I would like to know why one cannot find a registered deed of transfer which is written in one of the official South African languages other than English and Afrikaans. I have not seen a single registered document at the Deeds Office which I mainly deal with and it has been just over 13 years into the new dispensation in South Africa.
I acknowledge that, should the Deeds Offices across the country register documents in languages other than the two mentioned above, all sorts of problems may arise. One being that we may not have enough conveyancers who are able to prepare documents in those languages; two being that we may not have sufficient competent deeds examiners who can examine those deeds/documents well enough. A third is that the financial institutions may not be willing and/or able to be supportive of this initiative.
Despite all these likely imminent stumbling blocks that I've mentioned and many others that one can think of, I feel that registration of the documents in all other languages should be encouraged. I suggest that the Law Society of South Africa's Property Committee should consider forming some sort of Legislation and Rules (or consider amending/adding to existing laws). Most of the citizens in this country do not use English or Afrikaans as a home language and, for that reason, I think they should be given the option to choose an official language they would prefer their documents to be written in. The Law Society would also have to look into providing some sort of training to practitioners who are not conversant in a language they would like to practice in. The financial institutions would have to follow suit by offering their clients an option to choose any local official language they would prefer.

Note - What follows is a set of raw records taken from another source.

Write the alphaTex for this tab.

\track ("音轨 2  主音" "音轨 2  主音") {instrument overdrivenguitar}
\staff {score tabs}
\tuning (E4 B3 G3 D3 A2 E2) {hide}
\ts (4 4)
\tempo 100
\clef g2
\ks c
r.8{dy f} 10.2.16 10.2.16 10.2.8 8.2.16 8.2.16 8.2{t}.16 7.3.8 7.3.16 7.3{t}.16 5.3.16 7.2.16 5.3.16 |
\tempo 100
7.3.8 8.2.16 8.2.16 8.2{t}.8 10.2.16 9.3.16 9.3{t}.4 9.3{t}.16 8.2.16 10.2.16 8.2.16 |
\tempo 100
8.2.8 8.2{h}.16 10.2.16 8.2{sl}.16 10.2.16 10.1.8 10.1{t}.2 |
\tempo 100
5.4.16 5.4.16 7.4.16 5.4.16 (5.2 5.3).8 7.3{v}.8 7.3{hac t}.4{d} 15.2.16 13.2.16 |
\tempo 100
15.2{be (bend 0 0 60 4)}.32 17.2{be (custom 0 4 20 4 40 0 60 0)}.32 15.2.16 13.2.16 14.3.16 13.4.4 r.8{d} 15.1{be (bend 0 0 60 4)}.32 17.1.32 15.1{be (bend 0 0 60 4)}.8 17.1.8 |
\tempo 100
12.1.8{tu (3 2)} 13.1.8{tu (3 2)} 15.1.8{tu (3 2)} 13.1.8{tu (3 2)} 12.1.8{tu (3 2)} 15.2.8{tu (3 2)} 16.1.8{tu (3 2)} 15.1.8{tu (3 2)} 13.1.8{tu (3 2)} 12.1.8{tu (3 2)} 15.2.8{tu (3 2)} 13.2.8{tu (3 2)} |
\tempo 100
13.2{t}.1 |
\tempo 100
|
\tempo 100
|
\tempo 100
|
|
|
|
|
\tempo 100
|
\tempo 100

It has been suggested by some practitioners that English should be used in all documents tendered for registration at the Deeds Office. I do not think it is fair that Afrikaans and all other official African languages must give way to English. If we are to promote the use of one language at the expense of others in our own country of birth, who will promote and encourage their usage?
Good day, Mr. Morake!
Although I agree to your comments, I cannot help but otherwise wonder where our actual focus in our country is. Yes, it is in all probability (as you state) "unfair" to publish these legal documents in the two languages you have stated, however, should we not rather be concentrating on matters such as Safety and Security in our country and rendering an "Essential Service" to our community, rather than spend ever-scarce resources and money on things such as name changes and the like?!
Perhaps I miss the point somewhat, but I am sure you will agree that once we have straightened out the aforementioned, all else should fall in place.
Morake seems to be unaware of the function of the registry, which is to be an repository of data relating to property and other rights which is easily available to the public for information. It is not a tower of babel for the expression of language rights and his suggestion is as impractical.
I cannot understand that anybody can ask this question? In what language would the writer like all deeds to be translated to suite he question? Quite silly will I say. Why are there so many different dictioneries FOR ALL LANGUAGES and not only ONE for ALL LANGUAGES ? MAYBE "EDGAR" MUST REPLY TO MY QUESTION? Thanks Marcia
While it is always encouraged for a persons mother tongue to be used when dealing directly with that person the actual document (deed of transfer) is very seldom if ever of any particular interest to the registered owner.
I do not understand the statement that it is "unfair" to only use English or Afrikaans. Is is not "unfair" to expect the industry serving the general population to learn 11 languages which would be necessary to ensure that no one ever feels this way? It will always be impossible to make everyone happy. The purpose of the document amoungst others, is to serve as documentary proof that it is owned by a particular person/s.
We must not loose sight of the fact that we are all endeavouring to expedite the registration process. To introduce all the other official languages would in all probability be detrimental to the registration process.